Insurgencies are political affairs. The military can hold the ring (and Britain's armed forces chief, Sir Jock Stirrup, rightly insists the mission is still "do-able") but the solutions will be political. Terminology is important because it shapes the thinking. Talk of "defeating" the Taliban implies – to quote Nato's definition of defeat – "diminish the effectiveness of the enemy to the extent that he is unable to participate further in the battle or at least cannot fulfil his intention". In reality, all that needs to happen is for the other side to stop fighting, whether that is from logistic inability, sullen acceptance of incapacity, population disaffection or active embrace of the Afghan government's offer.

A new dialectic must be introduced. Rather than "defeating" an insurgency, it must be "dispelled" – to be defined (I would suggest) as "a reduction in effective capability through multiple lines of operation such that the insurgency loses the consent of the population". That's an indefinite, qualitative standard – one reason that soldiers are uncomfortable with it.

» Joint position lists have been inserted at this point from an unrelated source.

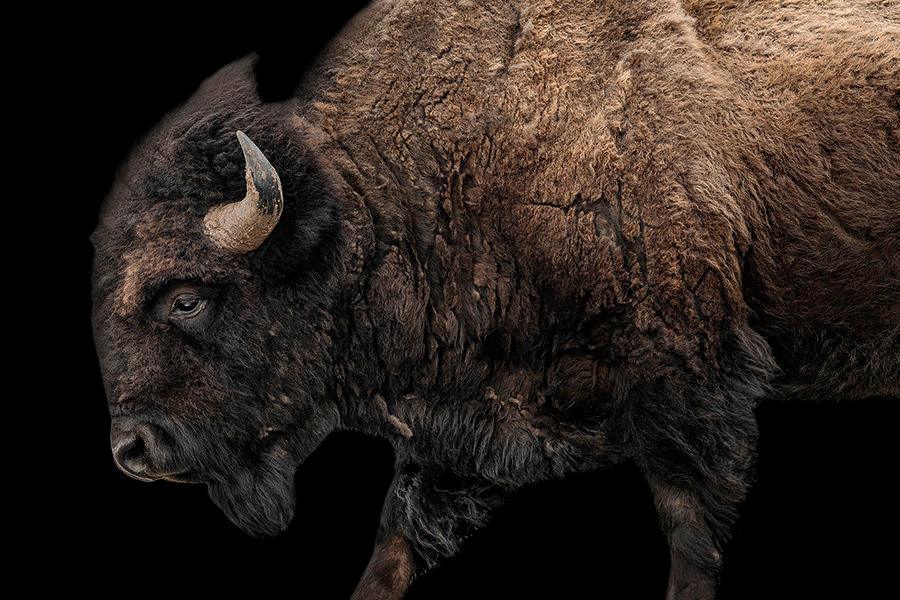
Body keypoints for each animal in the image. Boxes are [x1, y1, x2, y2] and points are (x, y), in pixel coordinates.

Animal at [91, 1, 899, 598]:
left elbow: (693, 541)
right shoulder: (458, 437)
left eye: (187, 298)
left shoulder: (690, 393)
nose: (133, 451)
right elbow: (393, 547)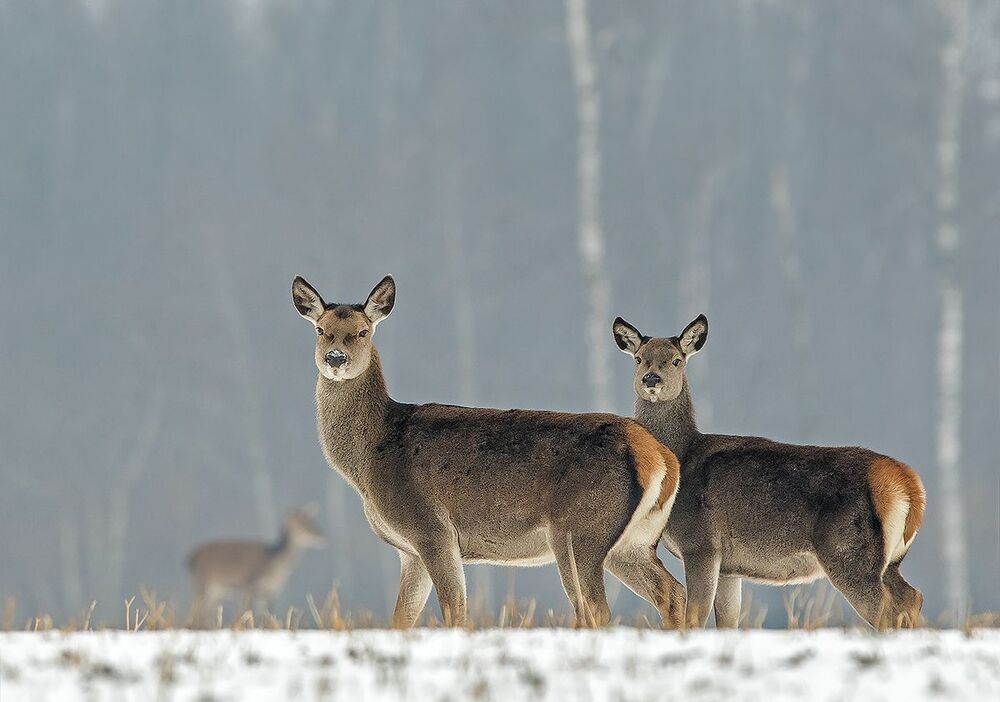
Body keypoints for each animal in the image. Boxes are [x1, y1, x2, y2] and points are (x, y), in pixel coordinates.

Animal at [187, 505, 324, 623]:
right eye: (302, 524)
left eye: (312, 522)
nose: (320, 535)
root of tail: (190, 558)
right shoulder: (249, 584)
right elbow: (248, 611)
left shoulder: (273, 590)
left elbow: (267, 613)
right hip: (203, 583)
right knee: (198, 611)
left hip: (215, 590)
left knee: (205, 611)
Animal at [291, 274, 685, 628]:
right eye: (320, 330)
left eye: (363, 331)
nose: (336, 358)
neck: (369, 459)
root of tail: (660, 457)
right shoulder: (409, 551)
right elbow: (401, 619)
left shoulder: (431, 528)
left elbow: (455, 611)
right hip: (632, 542)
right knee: (672, 592)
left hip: (581, 530)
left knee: (595, 609)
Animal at [612, 314, 926, 630]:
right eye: (639, 358)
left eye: (676, 360)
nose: (651, 378)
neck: (683, 456)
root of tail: (907, 483)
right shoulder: (729, 567)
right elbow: (728, 620)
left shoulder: (700, 542)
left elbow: (696, 617)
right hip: (890, 560)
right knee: (911, 597)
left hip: (849, 551)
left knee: (888, 610)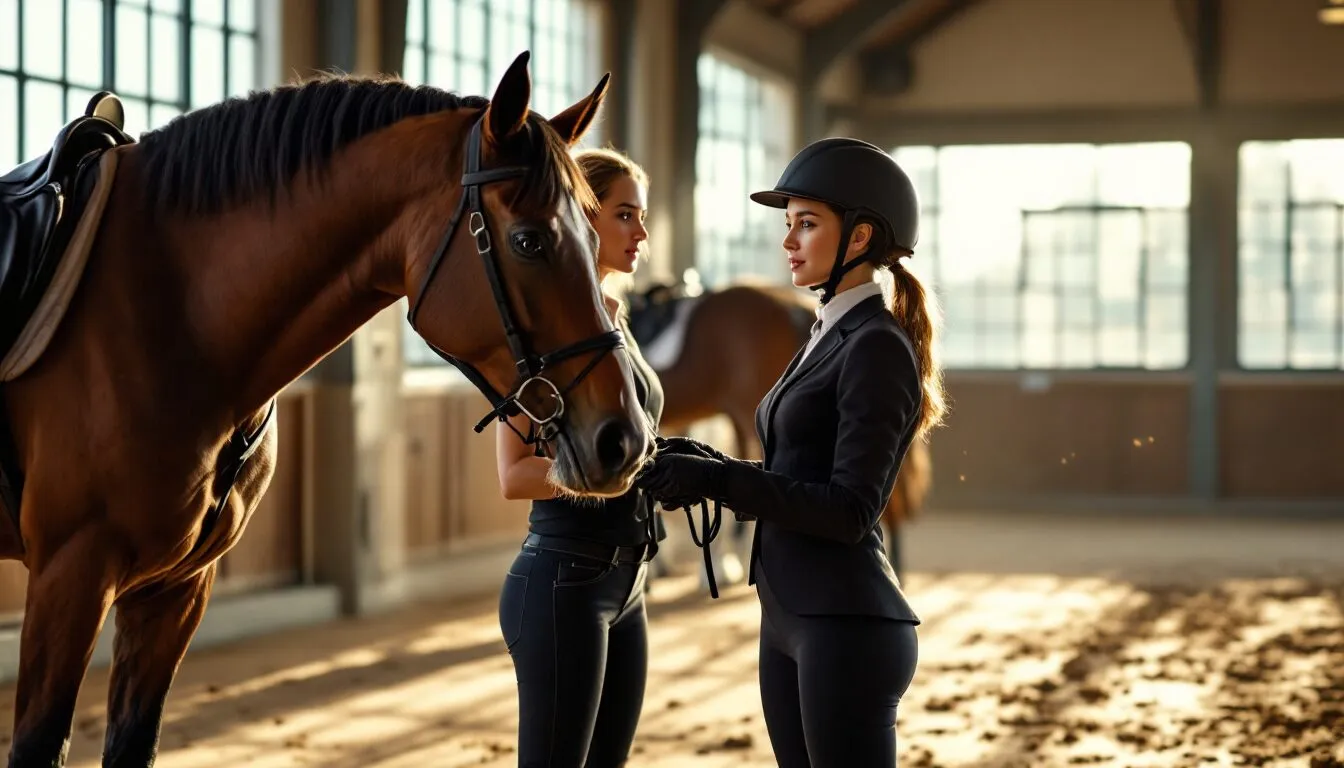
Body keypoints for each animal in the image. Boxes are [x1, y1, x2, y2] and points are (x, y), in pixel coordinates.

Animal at [0, 51, 651, 767]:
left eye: (595, 235)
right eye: (530, 241)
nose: (624, 441)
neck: (164, 308)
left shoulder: (175, 588)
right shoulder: (70, 577)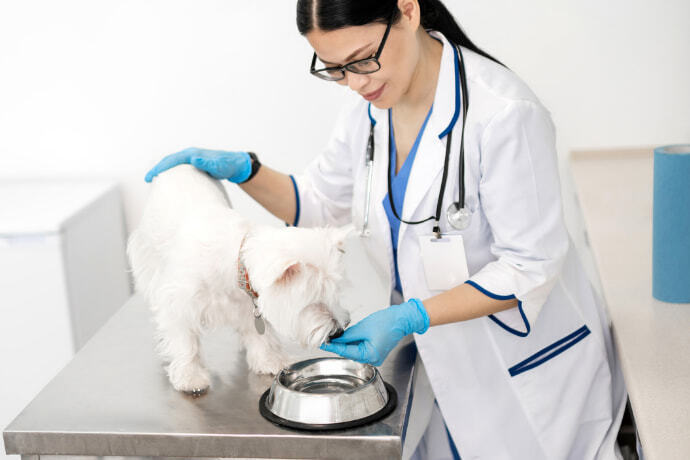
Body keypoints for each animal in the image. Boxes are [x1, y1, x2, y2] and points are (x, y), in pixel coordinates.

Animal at [126, 164, 350, 394]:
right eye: (314, 300)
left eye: (335, 293)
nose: (338, 331)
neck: (236, 264)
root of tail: (181, 164)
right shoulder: (179, 302)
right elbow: (185, 340)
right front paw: (190, 376)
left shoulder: (248, 306)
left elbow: (260, 335)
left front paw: (269, 360)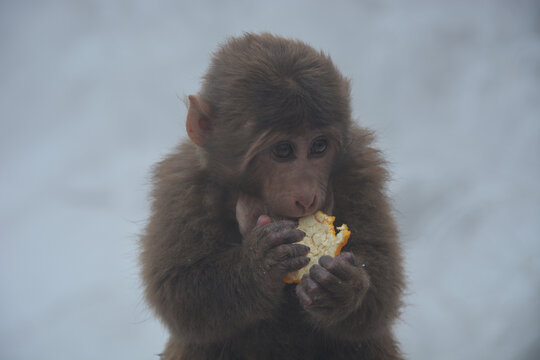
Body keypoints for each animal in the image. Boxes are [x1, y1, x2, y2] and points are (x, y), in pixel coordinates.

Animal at [141, 32, 402, 358]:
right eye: (283, 150)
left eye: (319, 146)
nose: (306, 196)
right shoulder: (180, 189)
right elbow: (178, 294)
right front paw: (257, 264)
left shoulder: (362, 172)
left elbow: (383, 288)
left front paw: (341, 288)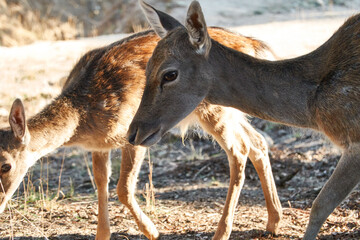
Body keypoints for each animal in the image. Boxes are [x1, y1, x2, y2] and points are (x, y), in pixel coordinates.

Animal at [0, 7, 282, 240]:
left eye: (5, 165)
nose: (0, 204)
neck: (83, 118)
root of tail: (253, 44)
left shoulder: (133, 131)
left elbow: (123, 188)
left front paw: (152, 231)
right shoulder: (99, 145)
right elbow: (101, 182)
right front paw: (102, 235)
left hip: (215, 109)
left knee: (239, 150)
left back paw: (222, 232)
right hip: (228, 111)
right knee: (257, 141)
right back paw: (273, 222)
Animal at [126, 0, 360, 239]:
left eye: (170, 74)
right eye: (146, 68)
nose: (133, 133)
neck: (311, 106)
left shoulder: (355, 139)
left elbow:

Experience from Yemen, Northern Ireland, Dhofar and Iraq has shown that the "enemy" may not go away – indeed may evolve into criminal activity – but the general population rejects its cause, and it is unable to function coherently.

This is not to say that violence plays no role: where force is the currency, that is the coin Isaf must use. But the violence must be tightly focused on the recalcitrant elements, and the innocent Afghan population must be protected and nurtured.